Recommandation n° 5 : Engager un plan de construction d'abris de survie cycloniques en Polynésie française.

2. Le difficile déplacement et relogement des populations
a) La pénurie de terrains disponibles : les risques naturels face à la problématique foncière

Le relogement des populations déplacées en raison d'une présence dans une zone identifiée comme à fort risque est difficile et se heurte à un problème de fond dans les territoires ultramarins : l'accès au foncier. La délégation sénatoriale aux outre-mer a consacré plusieurs rapports à ce sujet. 26 ( * ) La pénurie de terrains et de logements ne permet pas de solutions rapides de relogement pour les habitants à évacuer.

b) La délicate action de prévention des risques dans un contexte d'habitat sans droit ni titre
(1) Un dispositif mis en place en 2011...

Le relogement des populations exposées à des risques naturels est peu aisé, et ce même lorsque le péril peut paraître imminent, comme l'ont constaté les rapporteurs en Martinique notamment.

Dans des territoires où l'habitat informel demeure une importante réalité, la question des capacités d'évacuation des occupants d'espaces soumis à de forts risques reste délicate.

----------

Travail à faire:
**a.** Répondez à ces questions sur l'extrait consacré au relogement outre-mer :
(i) Quel problème de fond gêne le relogement des populations déplacées dans les territoires ultramarins ?
(ii) En quelle année le dispositif évoqué a-t-il été mis en place ?
(iii) Dans quel territoire les rapporteurs ont-ils notamment constaté la difficulté de reloger les populations exposées ?
**b.** Poursuivez le texte sur le relogement des populations exposées aux risques naturels outre-mer à partir de sa dernière phrase.
Les lignes n'entrent pas en jeu ici.

Jeu de données:
----------

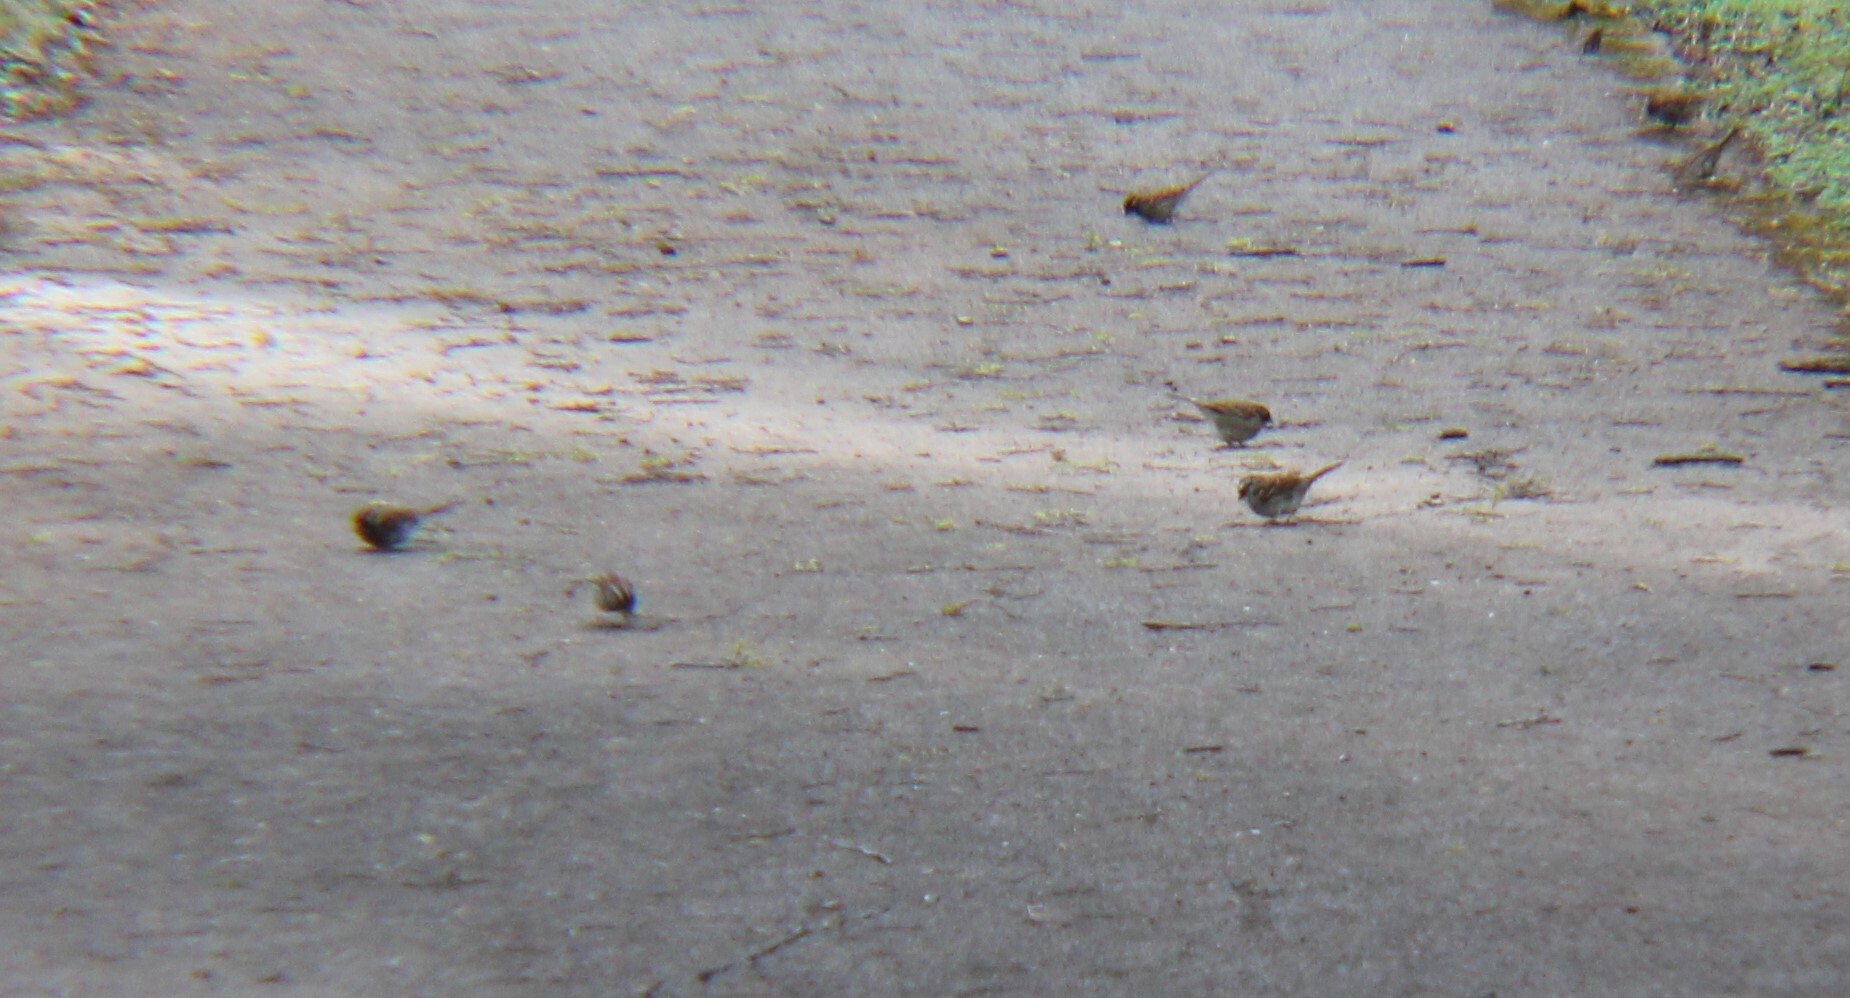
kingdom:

----------

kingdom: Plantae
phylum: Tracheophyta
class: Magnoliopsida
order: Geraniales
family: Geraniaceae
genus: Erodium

----------

Réponses par tâche:
**a.**
(i) L'accès au foncier.
(ii) En 2011.
(iii) En Martinique.

**b.**
La loi de 2011 relative à l'habitat indigne dans les départements et régions d'outre-mer et à Saint-Martin 27 ( * ) , dite « loi Letchimy », a ouvert la possibilité d'aider financièrement des occupants sans droit ni titre dont la destruction de l'habitation est ordonnée en raison de la menace d'un risque naturel prévisible 28 ( * ) . Elle est destinée à faire face aux situations dangereuses générées par exemple par la conjonction de l'habitat précaire et des mouvements de terrain brutaux. Cette aide est imputée sur le fonds Barnier. Ce dispositif provisoire a été depuis, chaque année, prolongé en loi de finances.

(2) ... mais difficile à mobiliser

Lors de leur déplacement, les rapporteurs ont relevé les difficultés des maires et élus locaux de faire comprendre à des habitants de zones à risques la nécessité pour eux d'être relogés. L'attachement à des parcelles occupées de longue date est souvent très fort, et certains occupants refusent d'être relogés, une action administrative plus coercitive demeurant très délicate.

Aussi, les élus ont fait état des lacunes que comportent souvent les dossiers pour justifier de l'ensemble des conditions d'activation du dispositif. Le tableau ci-après montre la faible mobilisation de ce dispositif.

Mobilisation du fonds Barnier pour l'habitat indigne depuis 1995

Aides aux quartiers
d'habitat informel

en euros

Guadeloupe

(dont Saint-Barthélemy
et Saint-Martin)

0

Guyane

3 311 302

Martinique

0

Mayotte

612 000

La Réunion

0

Saint-Pierre-et-Miquelon

0

Total

3 923 302

Source : Réponses du ministère de la transition écologique et solidaire

On ne compte aujourd'hui que deux cas d'application de ce dispositif : en Guyane, sur le Mont Baduel, et à Mayotte . En Guadeloupe, une démarche est actuellement en cours sur la commune de Petit-Bourg ; un versement de crédits est envisagé pour la fin de l'année 2018 ou au début de l'année 2019. Aucune autre demande n'aurait été émise par les collectivités territoriales aux services de l'État pour instruction, selon le ministère.


* 23 GRED : Gouvernances, Risques, Environnement, Développement.

* 24 Aux termes de l'article 349 du traité sur le fonctionnement de l'Union européenne.

* 25 Directive n° 2007/60/CE du 23 octobre 2007 relative à l'évaluation et à la gestion des risques d'inondation.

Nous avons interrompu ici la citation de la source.